To illustrate the core idea of our framework, we present two examples to find the reasoning boundaries of LLMs
Example 1: Postage Stamp Problem
Figure 1: Capability of GPT-4o and o4-mini measured on stamp-coverage probes as a solution space restructuring ex ample.
The Base Task:
"Consider the question: "Using precise 20 stamps of denominations 1, 5, what is the smallest number of 5-cent stamps required to form every integer amount from 1 to 100?"
Formal Calibration:
To generate difficulty-controlled variants that preserve the same constraint topology, we calibrate two semantically meaningful values while keeping the formal structure unchanged: (i) the coverage horizon, from [1, c2] to [1, x1], and (ii) a stamp budget, by fixing the total inventory size to N = x2. Under this calibration, the probe becomes: "Using x2 stamps of denominations {1, y1} (1 < y1), what is the smallest number of y1 required to form every integer amount from 1 to x1?"
Importantly, this is not a surface paraphrase: x1 and x2 directly control the coverage requirement and resource budget, thereby inducing monotone changes in feasibility/optimality. Similarly, we can generate a harder probe with three types of face value: "Using x2 stamps of denominations {1, y1, y2} (1 < y1 < y2), what is the smallest number of y2 required to form every integer amount from 1 to x1?
Example 2: N-Primable Numbers
Figure 2: Capability of GPT-4o and o4-mini measured on N-primable problems as a constraint refinement example.
The Base Task:
"A positive number is called $n$-primable if it is divisible by $n$ and each of its digits is a one-digit prime number. How many 3-primable positive integers are there that are less than 1000?"
Formal Calibration:
We systematically increase the compositional density of the prompt by injecting two levels of extra semantic constraints while keeping the formal skeleton unchanged:
1 Extra Condition (sum_prime): The sum of its digits must itself be a prime number.
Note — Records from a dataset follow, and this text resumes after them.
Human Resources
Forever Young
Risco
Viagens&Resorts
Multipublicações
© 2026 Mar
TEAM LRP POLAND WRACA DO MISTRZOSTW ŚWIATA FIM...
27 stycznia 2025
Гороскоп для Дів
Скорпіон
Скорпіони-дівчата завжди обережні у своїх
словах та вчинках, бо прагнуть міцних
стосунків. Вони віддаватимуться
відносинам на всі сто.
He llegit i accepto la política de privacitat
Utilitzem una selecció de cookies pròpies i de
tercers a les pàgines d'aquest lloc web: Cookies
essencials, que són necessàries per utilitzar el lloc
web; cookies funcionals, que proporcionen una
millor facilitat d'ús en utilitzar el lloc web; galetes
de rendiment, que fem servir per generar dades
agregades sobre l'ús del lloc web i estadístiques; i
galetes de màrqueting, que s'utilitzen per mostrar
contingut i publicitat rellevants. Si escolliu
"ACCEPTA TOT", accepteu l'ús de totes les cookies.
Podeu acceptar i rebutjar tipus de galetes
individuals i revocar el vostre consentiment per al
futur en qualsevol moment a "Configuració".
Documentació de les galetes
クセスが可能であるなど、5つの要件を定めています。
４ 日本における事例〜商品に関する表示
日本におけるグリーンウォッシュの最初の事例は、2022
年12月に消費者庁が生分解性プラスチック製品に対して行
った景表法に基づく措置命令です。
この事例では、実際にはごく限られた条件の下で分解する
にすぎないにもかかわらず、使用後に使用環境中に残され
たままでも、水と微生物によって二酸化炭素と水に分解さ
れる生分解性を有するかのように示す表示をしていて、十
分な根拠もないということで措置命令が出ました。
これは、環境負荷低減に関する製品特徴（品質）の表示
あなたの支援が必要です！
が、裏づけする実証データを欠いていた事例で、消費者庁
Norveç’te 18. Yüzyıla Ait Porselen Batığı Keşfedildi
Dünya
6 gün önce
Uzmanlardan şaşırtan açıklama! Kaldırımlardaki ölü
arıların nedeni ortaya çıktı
2 Extra Conditions (sum_prime + non_decreasing): An additional structural ordering is that the digits must be in non-decreasing order from left to right.
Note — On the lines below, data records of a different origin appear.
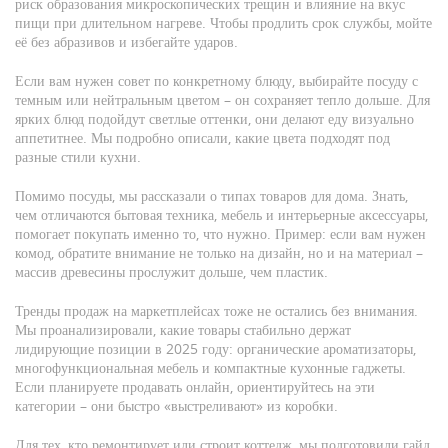
риск образования микроскопических трещин и влияние на вкус
пищи при длительном нагреве. Чтобы продлить срок службы, мойте
её без абразивов и избегайте ударов.
Если вам нужен совет по конкретному блюду, выбирайте посуду с
темным или нейтральным цветом – он сохраняет тепло дольше. Для
ярких блюд подойдут светлые оттенки, они делают еду визуально
аппетитнее. Мы подробно описали, какие цвета подходят под
разные стили кухни.
Помимо посуды, мы рассказали о типах товаров для дома. Знать,
чем отличаются бытовая техника, мебель и интерьерные аксессуары,
помогает покупать именно то, что нужно. Пример: если вам нужен
комод, обратите внимание не только на дизайн, но и на материал –
массив древесины прослужит дольше, чем пластик.
Тренды продаж на маркетплейсах тоже не остались без внимания.
Мы проанализировали, какие товары стабильно держат
лидирующие позиции в 2025 году: органические ароматизаторы,
многофункциональная мебель и компактные кухонные гаджеты.
Если планируете продавать онлайн, ориентируйтесь на эти
категории – они быстро «выстреливают» из коробки.
Для тех, кто ремонтирует или строит коттедж, мы подготовили гайд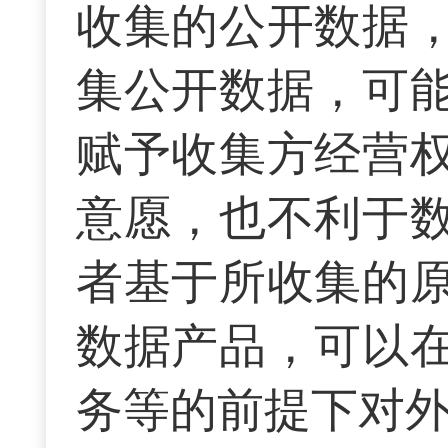
收集的公开数据
集公开数据，可
赋予收集方经营
意愿，也不利于
者基于所收集的
数据产品，可以
务等的前提下对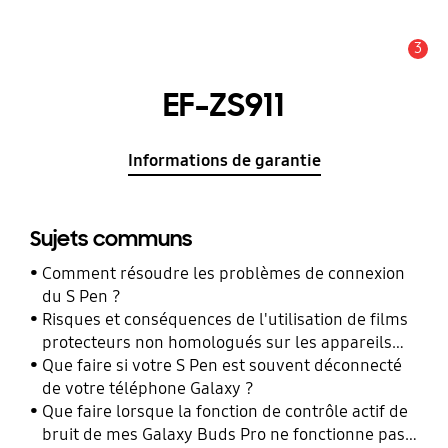
3
Alerte
EF-ZS911
Informations de garantie
Sujets communs
Comment résoudre les problèmes de connexion
du S Pen ?
Risques et conséquences de l'utilisation de films
protecteurs non homologués sur les appareils
mobiles Samsung Galaxy
Que faire si votre S Pen est souvent déconnecté
de votre téléphone Galaxy ?
Que faire lorsque la fonction de contrôle actif de
bruit de mes Galaxy Buds Pro ne fonctionne pas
Our comparative analysis reveals a systematic asymmetry in the reasoning capabilities of LLMs:
Robustness to Constraint Refinement: In the $N$-Primable Numbers problem, adding conditions like "non_decreasing" or "sum_prime" inherently acts as constraint refinement. Models exhibit relatively strong robustness when facing such refinements because these extra conditions merely shrink the existing solution space. They filter the current valid set without fundamentally altering the underlying search topology.
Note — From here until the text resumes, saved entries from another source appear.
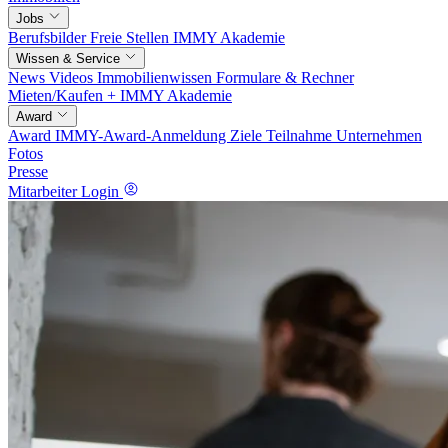
Jobs
Berufsbilder
Freie Stellen
IMMY Akademie
Wissen & Service
News
Videos
Immobilienwissen
Formulare & Rechner
Mieten/Kaufen +
IMMY Akademie
Award
Award
IMMY-Award-Anmeldung
Ziele
Teilnahme
Unternehmen
Fotos
Presse
Mitarbeiter Login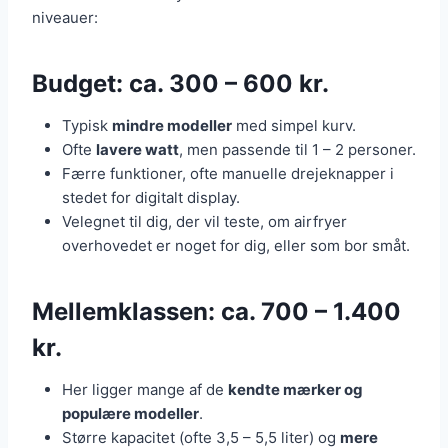
niveauer:
Budget: ca. 300 – 600 kr.
Typisk
mindre modeller
med simpel kurv.
Ofte
lavere watt
, men passende til 1 – 2 personer.
Færre funktioner, ofte manuelle drejeknapper i
stedet for digitalt display.
Velegnet til dig, der vil teste, om airfryer
overhovedet er noget for dig, eller som bor småt.
Mellemklassen: ca. 700 – 1.400
kr.
Her ligger mange af de
kendte mærker og
populære modeller
.
Større kapacitet (ofte 3,5 – 5,5 liter) og
mere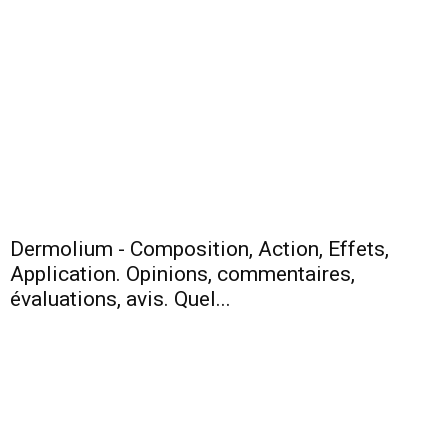
Dermolium - Composition, Action, Effets,
Application. Opinions, commentaires,
évaluations, avis. Quel...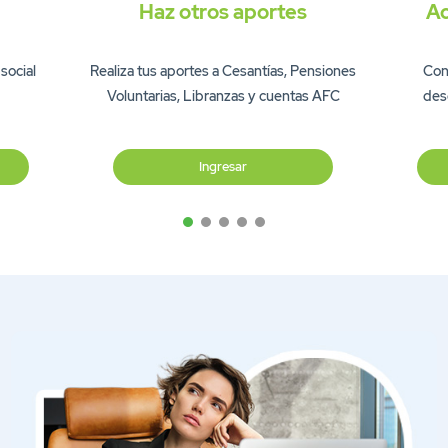
Haz otros aportes
Ac
social
Realiza tus aportes a Cesantías, Pensiones
Cons
Voluntarias, Libranzas y cuentas AFC
des
Ingresar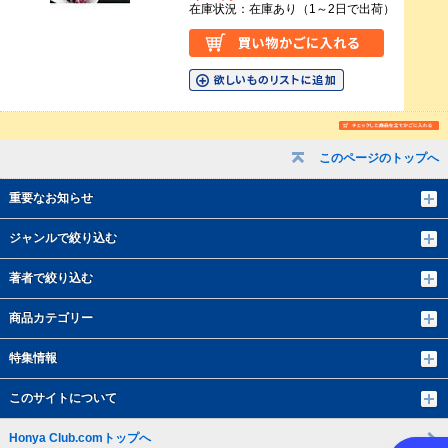
在庫状況：在庫あり（1～2日で出荷）
このページのトップへ
重要なお知らせ
ジャンルで絞り込む
著者で絞り込む
商品カテゴリー
特集情報
このサイトについて
Honya Club.comトップへ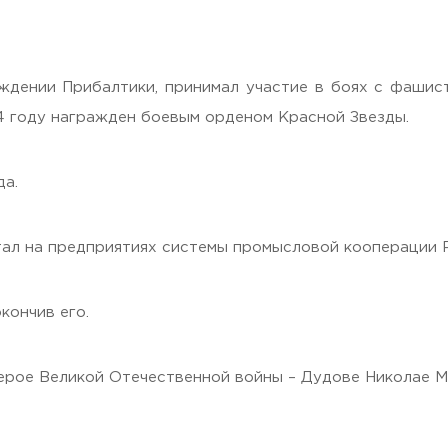
дении Прибалтики, принимал участие в боях с фашистк
4 году награжден боевым орденом Красной Звезды.
 Черкизово,
ул. Главная, 99
да.
тал на предприятиях системы промысловой кооперации
кончив его.
герое Великой Отечественной войны – Дудове Николае М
Contrast with Solution-Space Restructuring: This explains why the performance degradation here is less severe than in the postage stamp example(especially for reasoning models like o4 mini). In the postage stamp problem, altering variables induces solution-space restructuring—modifications that change the basic structural form of the solution manifold. When faced with this reorganization of the underlying geometry, the model's reasoning capabilities degrade significantly.